Our guide doesn't mention the small subgroup of Middle Eastern Jews. Their far more numerous European Jewish neighbors greeted these swarthy-skinned, Arabic-speaking immigrants with skepticism, sometimes outright disbelief, that they were really even Jewish. My Grandpa Abe was part of this first wave of Syrian Jews, arriving with his mother and three siblings in 1902 as an 8-year-old boy who didn't speak a word of English. His father had come two years earlier, selling dry goods door to door and on the streets with a pushcart, until he saved enough money to send for the family. They lived for a time just a few blocks from here on Hester Street, in a two-bedroom apartment on the fourth floor (because rent was cheaper than on the lower floors), with a potbelly stove for heating and cooking, a sink in the hallway shared all four apartments on that floor, and an outhouse behind the building. Eventually they moved to Brooklyn, to the Syrian-Jewish neighborhood that thrives and expands to this day.
“The end of of a community like Little Italy or Little Germany means its success,” our guide says, "because they've moved up." For most immigrant groups, I can see this is true. The curious thing about the Syrian Jews is that they measure success precisely by their resistance to assimilation. Financial success has made the community more self-sufficient, more contained – more like a hive of bees, functioning together as a unit, than individuals making it on their own.
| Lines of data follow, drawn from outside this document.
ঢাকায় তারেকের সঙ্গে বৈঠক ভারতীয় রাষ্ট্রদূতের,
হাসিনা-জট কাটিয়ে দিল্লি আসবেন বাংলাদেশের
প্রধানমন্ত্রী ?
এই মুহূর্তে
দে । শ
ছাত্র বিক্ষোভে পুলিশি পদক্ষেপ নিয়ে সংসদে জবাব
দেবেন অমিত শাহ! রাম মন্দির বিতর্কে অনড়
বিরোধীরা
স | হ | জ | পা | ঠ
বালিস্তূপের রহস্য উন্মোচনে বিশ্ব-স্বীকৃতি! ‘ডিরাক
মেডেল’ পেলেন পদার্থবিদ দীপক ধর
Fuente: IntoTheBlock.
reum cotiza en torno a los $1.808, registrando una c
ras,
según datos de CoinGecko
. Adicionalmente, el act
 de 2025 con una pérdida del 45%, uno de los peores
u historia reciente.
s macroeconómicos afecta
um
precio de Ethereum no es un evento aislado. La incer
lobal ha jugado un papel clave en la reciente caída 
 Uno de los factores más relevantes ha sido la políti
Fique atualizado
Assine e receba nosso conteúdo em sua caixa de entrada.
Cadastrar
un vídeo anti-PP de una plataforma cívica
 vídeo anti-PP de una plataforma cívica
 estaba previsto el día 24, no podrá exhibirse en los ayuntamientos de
On the way back to my hotel I call Mom and Dad, who have just arrived in Maryland from Florida for the summer. My family's migration to this country once took them across oceans and continents. At this point in their lives, my parents have the migratory path of birds: south in the winter, north in the summer. This is good. I give Mom as vivid a sense as I can of the sights, sounds and tastes of my trip. To Dad I give a description of the talk I'll be doing tonight at the Safra Synagogue. I'll take him with me in spirit. Wish I could take him physically.